O general deu um sorriso enigmático. Disse-me que ligaria ao comandante da 9ª Região Militar, em Campo Grande, e o fez de imediato. Maurer destacou a infraestrutura do parque e que o vaivém das viaturas e blindados entre o comando e o teatro da operação cruzando a zona urbana daria mais visibilidade ao Exército perante a população. Depois dessa argumentação, com a responsabilidade do cargo que ocupava, revelou ao superior a questão do MST e o transtorno que aquilo poderia causar.

Um “sim” na 9ª Região Militar, com pedido de cautela operacional, foi a resposta ouvida pelo general Maurer.

Retornei à Famato com a boa notícia. Zeca e Édson se desmancharam. Em Rondonópolis Adolpho Tadeu estava em polvorosa, mas de imediato um telefonema o tranquilizou. Ele quis saber como foi possível conseguir a blindagem do Exército: “Foi o Eduardo Gomes”, disse Zeca. O presidente do sindicato rural engoliu em seco, porque não me suportava em razão de matérias de minha autoria publicadas um ano antes no Diário de Cuiabá denunciando focos de aftosa ao lado da cerca do parque onde se realiza a Exposul.

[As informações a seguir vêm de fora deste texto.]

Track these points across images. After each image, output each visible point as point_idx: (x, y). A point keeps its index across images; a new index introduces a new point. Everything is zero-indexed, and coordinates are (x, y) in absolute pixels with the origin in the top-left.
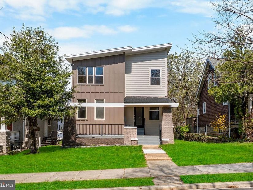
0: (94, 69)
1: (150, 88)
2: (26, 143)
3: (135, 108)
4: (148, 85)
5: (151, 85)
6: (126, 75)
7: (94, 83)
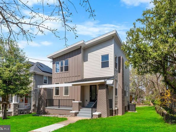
0: (64, 62)
1: (101, 70)
2: (34, 110)
3: (91, 86)
4: (100, 68)
5: (102, 68)
6: (84, 63)
7: (64, 71)
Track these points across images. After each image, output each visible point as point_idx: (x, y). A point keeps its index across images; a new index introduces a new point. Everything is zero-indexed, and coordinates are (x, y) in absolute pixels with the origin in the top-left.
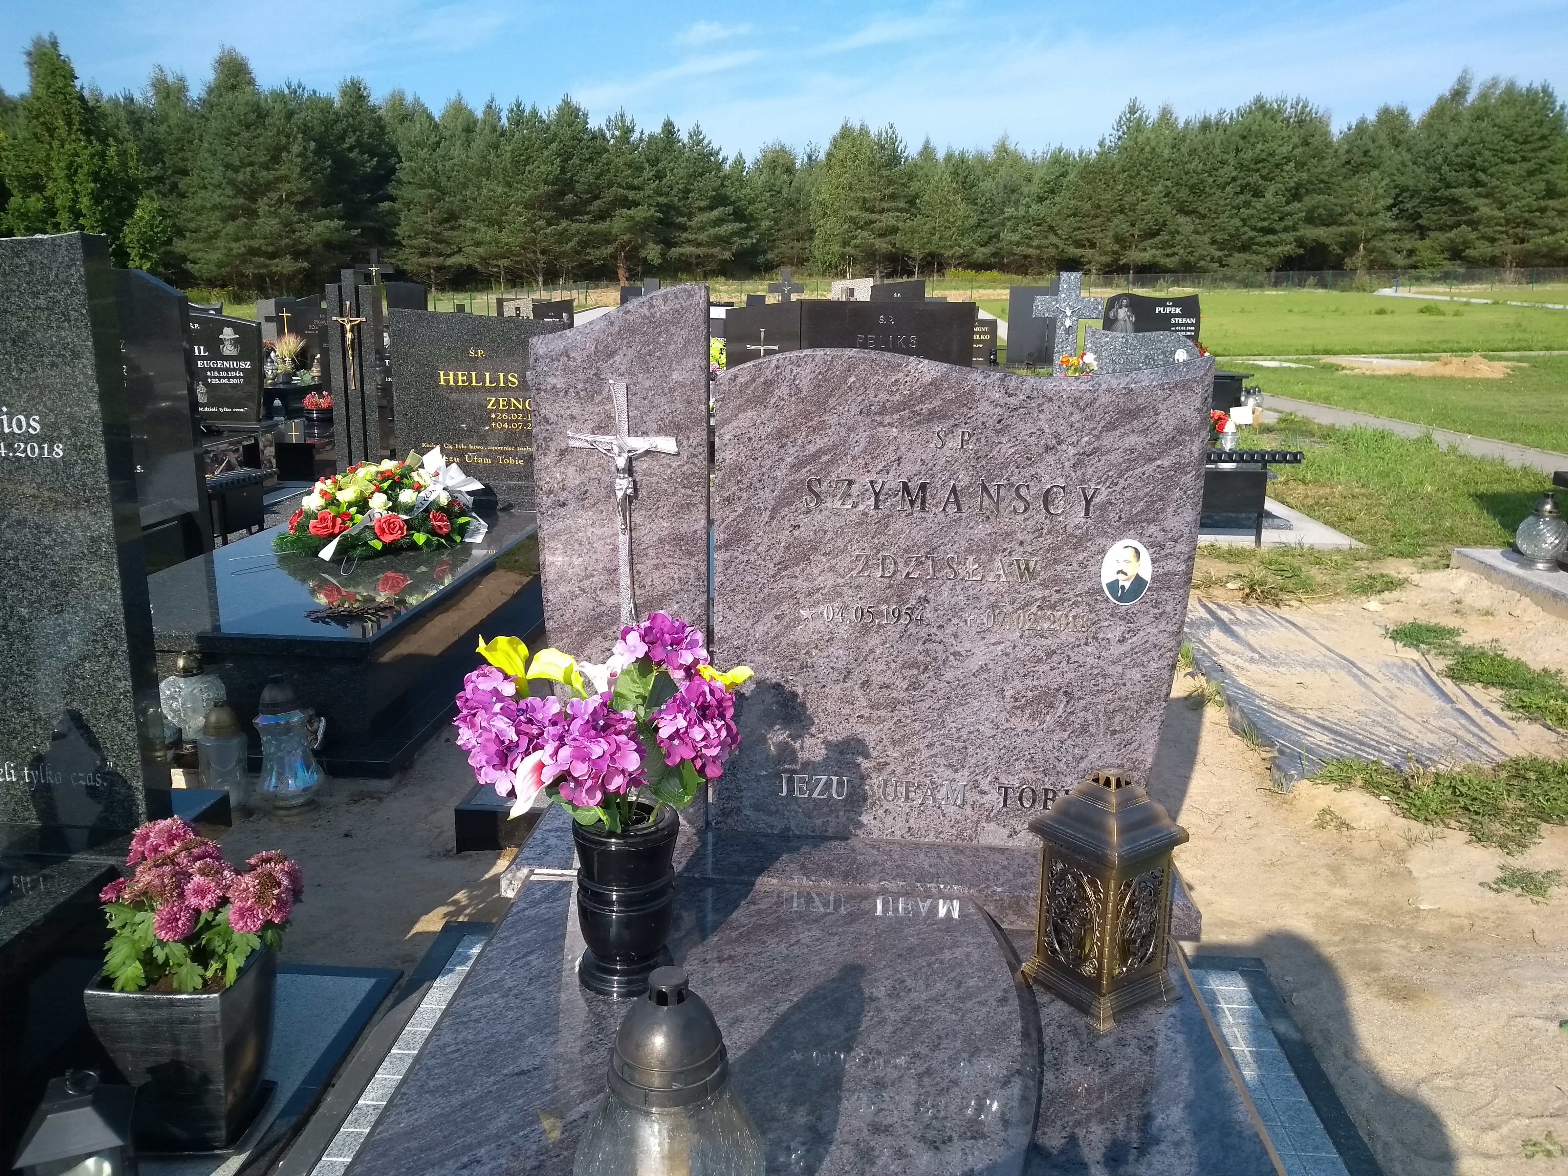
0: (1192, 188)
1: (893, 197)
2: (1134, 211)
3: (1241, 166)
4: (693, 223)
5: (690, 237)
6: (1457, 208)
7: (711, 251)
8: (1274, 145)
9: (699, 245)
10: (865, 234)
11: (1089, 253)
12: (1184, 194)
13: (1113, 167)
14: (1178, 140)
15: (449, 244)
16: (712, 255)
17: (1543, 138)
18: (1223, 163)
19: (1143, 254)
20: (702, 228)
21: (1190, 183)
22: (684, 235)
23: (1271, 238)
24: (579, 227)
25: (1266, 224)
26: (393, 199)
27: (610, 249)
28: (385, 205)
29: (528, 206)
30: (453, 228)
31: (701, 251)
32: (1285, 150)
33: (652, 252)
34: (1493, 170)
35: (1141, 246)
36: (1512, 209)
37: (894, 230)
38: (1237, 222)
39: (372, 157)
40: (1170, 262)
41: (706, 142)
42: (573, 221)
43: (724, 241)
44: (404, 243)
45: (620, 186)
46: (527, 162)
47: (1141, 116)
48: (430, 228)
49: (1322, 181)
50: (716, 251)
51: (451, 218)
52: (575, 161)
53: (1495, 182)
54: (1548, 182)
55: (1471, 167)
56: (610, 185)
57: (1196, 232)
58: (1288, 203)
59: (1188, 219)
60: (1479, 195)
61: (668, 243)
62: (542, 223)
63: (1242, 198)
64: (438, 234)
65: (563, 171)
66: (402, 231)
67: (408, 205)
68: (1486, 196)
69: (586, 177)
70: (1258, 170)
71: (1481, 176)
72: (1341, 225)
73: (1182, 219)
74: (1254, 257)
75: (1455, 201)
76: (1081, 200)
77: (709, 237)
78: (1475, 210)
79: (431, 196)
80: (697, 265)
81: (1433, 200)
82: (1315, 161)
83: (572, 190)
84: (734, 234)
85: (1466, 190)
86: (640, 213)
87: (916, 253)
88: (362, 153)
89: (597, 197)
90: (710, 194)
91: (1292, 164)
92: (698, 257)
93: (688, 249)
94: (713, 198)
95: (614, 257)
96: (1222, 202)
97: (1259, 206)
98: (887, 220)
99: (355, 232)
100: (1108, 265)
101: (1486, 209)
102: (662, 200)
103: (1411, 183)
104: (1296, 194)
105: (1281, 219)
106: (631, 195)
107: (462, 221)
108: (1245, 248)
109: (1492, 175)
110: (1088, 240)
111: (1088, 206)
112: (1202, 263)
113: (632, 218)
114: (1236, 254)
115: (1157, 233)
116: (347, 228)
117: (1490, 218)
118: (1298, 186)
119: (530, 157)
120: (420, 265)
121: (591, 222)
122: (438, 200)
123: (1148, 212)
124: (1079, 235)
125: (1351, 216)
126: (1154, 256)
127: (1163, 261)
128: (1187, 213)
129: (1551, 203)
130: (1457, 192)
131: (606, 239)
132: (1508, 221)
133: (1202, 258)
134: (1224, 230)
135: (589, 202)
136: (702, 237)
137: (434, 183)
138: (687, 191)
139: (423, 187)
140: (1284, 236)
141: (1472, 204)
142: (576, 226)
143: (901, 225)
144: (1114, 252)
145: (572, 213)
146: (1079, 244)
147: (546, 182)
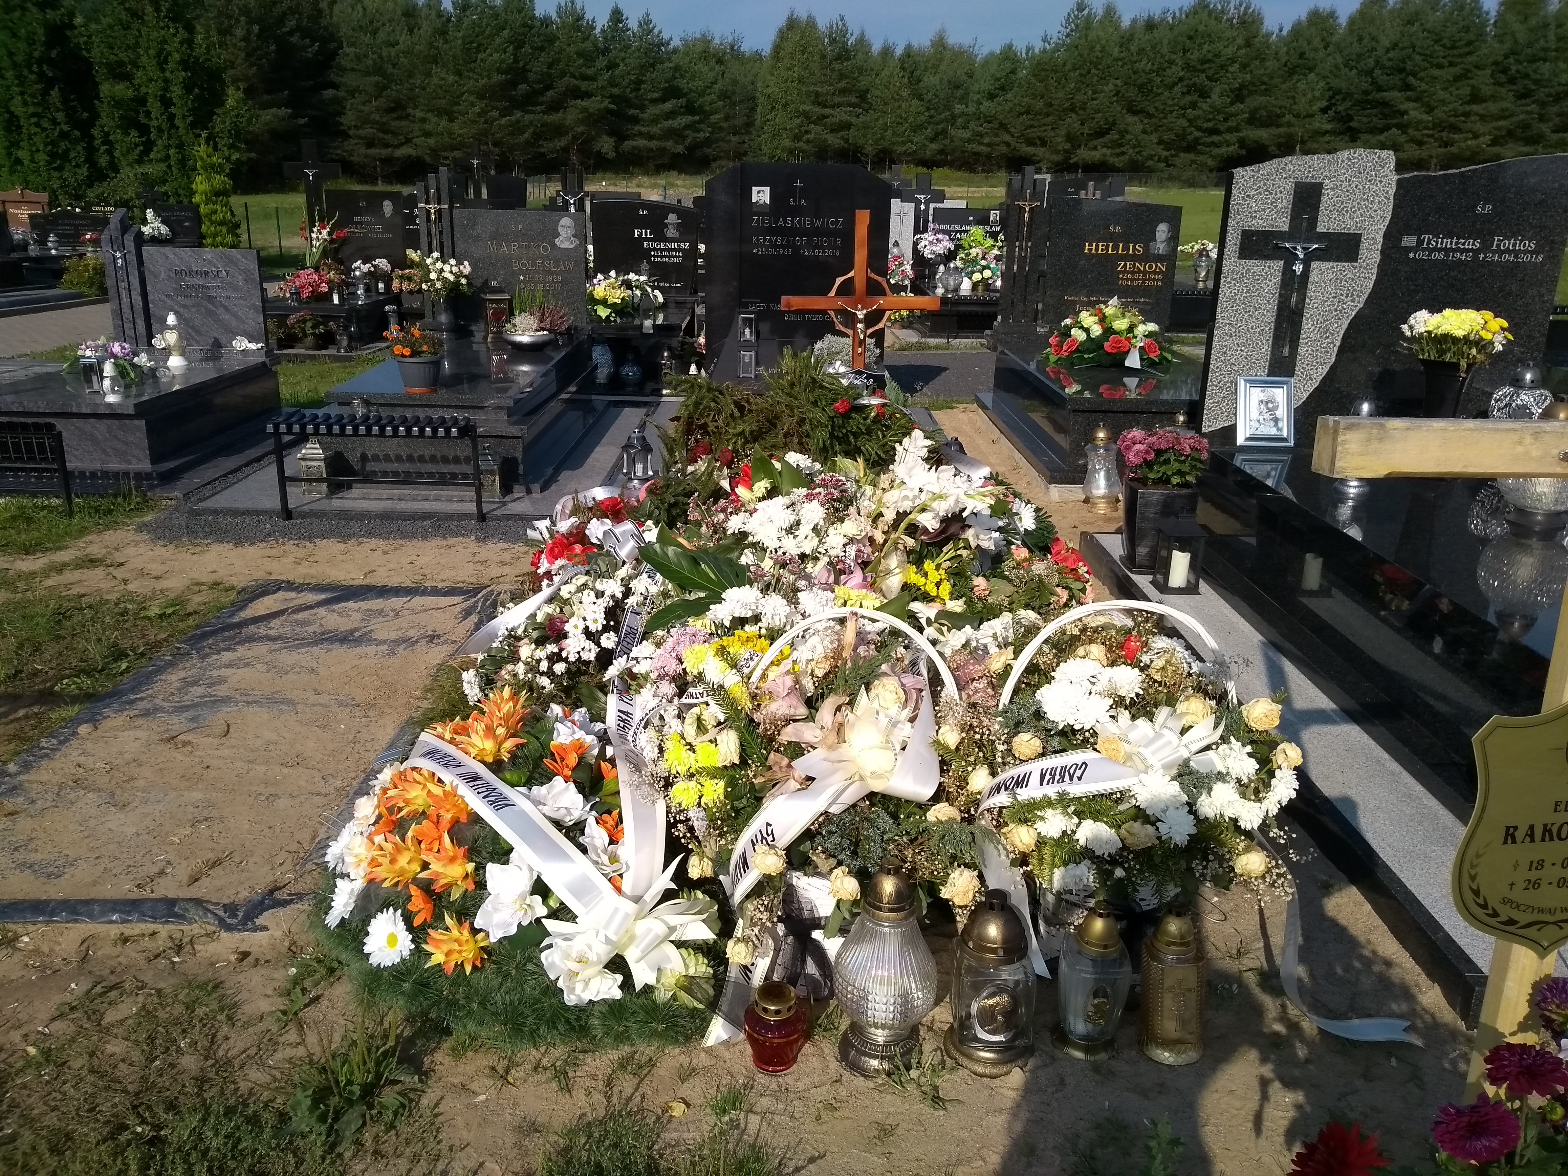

No outro dia, os militares amanheceram no parque de exposição, que foi tomado por viaturas e canhões. Em seu portão principal, ao invés das bandeiras da Famato e do sindicato rural, foram hasteados pavilhões do Brasil e das unidades militares participantes. Ali, ninguém sem farda entrava. E não entrou mesmo.

Os chefes do MST entenderam o recado e a vitrine do agronegócio foi poupada. Depois daquele episódio estreitei relações com o general Maurer e em 31 de janeiro de 1996 ele distinguiu-me com o “Diploma de Amigo da Brigada”, que mantenho na moldura em meu escritório.